A ousadia do padre era enorme e o seu carisma popular só aumentava. Um dia chegam a Juazeiro duas pessoas, uma delas é o médico baiano Dr. Floro Bartolomeu. A cada dia que passa, Floro mais o padim, se unem quase que umbilicalmente. As ambições de Floro não tem limites. A dupla ocupa quase todos os cargos políticos possíveis. Cícero chegou a ser prefeito, vice presidente do Ceará e deputado federal, sem nunca ter ido ao Rio de Janeiro. Floro, além de  temido coronel, prefeito e deputado federal, também arregimentava e comandava tropas. Foi ele que organizou a "Sedição do Juazeiro", que derrubou o governo estadual. Também foi ele que convenceu o padre Cícero a solicitar o apoio de Lampião para combater a Coluna Prestes. Esta aventura patrocinou a Lampião o título de capitão, boa indenização e alguns agradáveis dias em Juazeiro. Prestes já driblara todo mundo e saíra ileso do Ceará. Floro é acometido se sífilis e morre cedo, com menos de 50 anos. Certamente isto foi bom para o padre.

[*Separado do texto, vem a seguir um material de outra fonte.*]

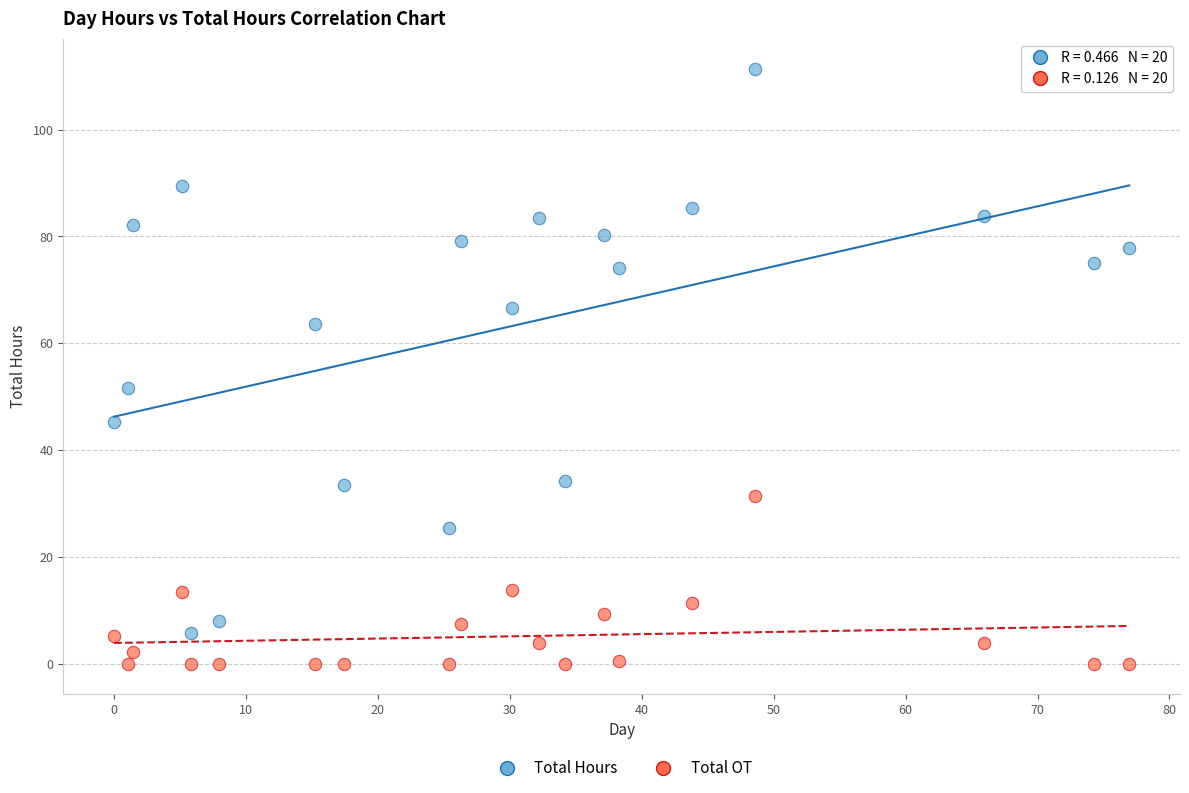

What are all the series names shown in the legend?

Total Hours, Total OT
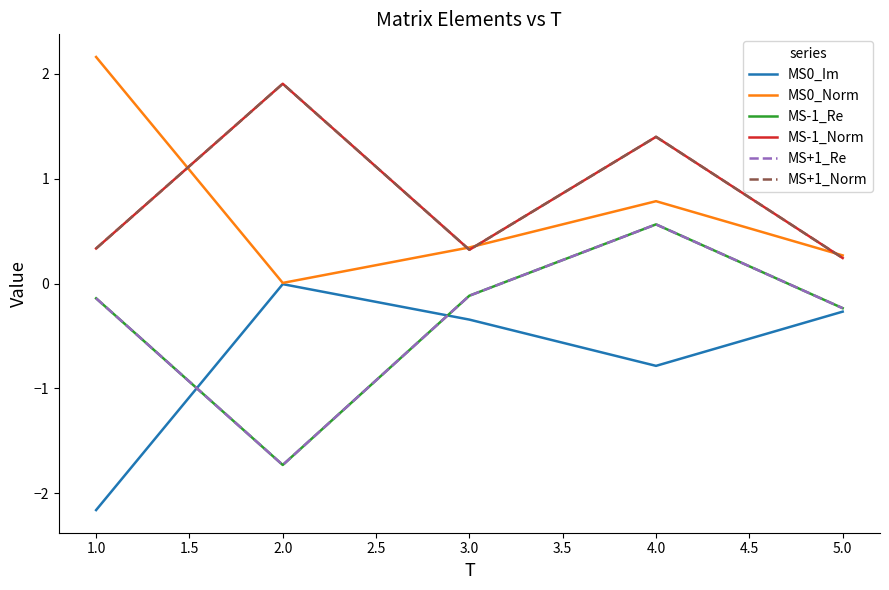

Which series has the largest total across all categories?

MS-1_Norm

Depois disso começa o declínio físico do padre, furúnculos, imobilidade e cegueira. Mas nada abalava o seu prestígio. Morre em 20 de julho de 1934 aos 90 anos de idade. Este é dia da romaria à cidade e que impulsionou o próprio crescimento econômico da cidade. Das rivalidades entre o Crato e Juazeiro, Juazeiro só saiu ganhando. Juazeiro tem hoje em torno de 250 mil habitantes, enquanto que o Crato, algo em torno de 95 mil. Juazeiro, além do grande centro de romarias também é o grande centro universitário do Cariri. Juazeiro, inclusive virou sede de diocese a partir de 1962. O Crato fora a segunda diocese do Ceará. Esta batalha Cícero sempre perdeu. Juazeiro que era para ser esta sede.
Lira Neto autografando o meu terceiro volume da biografia do Getúlio.


Para mostrar que Cícero não é unanimidade, embora os trabalhos de reabilitação estejam continuando, um historiador do Cariri, em livro intitulado O apostolado do embuste, assim se refere a Maria de Araújo, a beata que deu origem a toda a sua fama:"uma negra ignorante, que ingeria bons goles de cachaça, após fingidos êxtases". Se você se dirigir a Juazeiro, seja conduzido pela fé ou pela curiosidade e comprar lembrancinhas, especialmente as estatuetas do padre Cícero, certamente você está comprando produtos made in China. Em Juazeiro, a população evangélica já forma 10% da população. Estes trocaram os milagres do padim, pelos milagres da teologia da prosperidade. Se eles efetivamente acontecem, isso já é uma outra questão.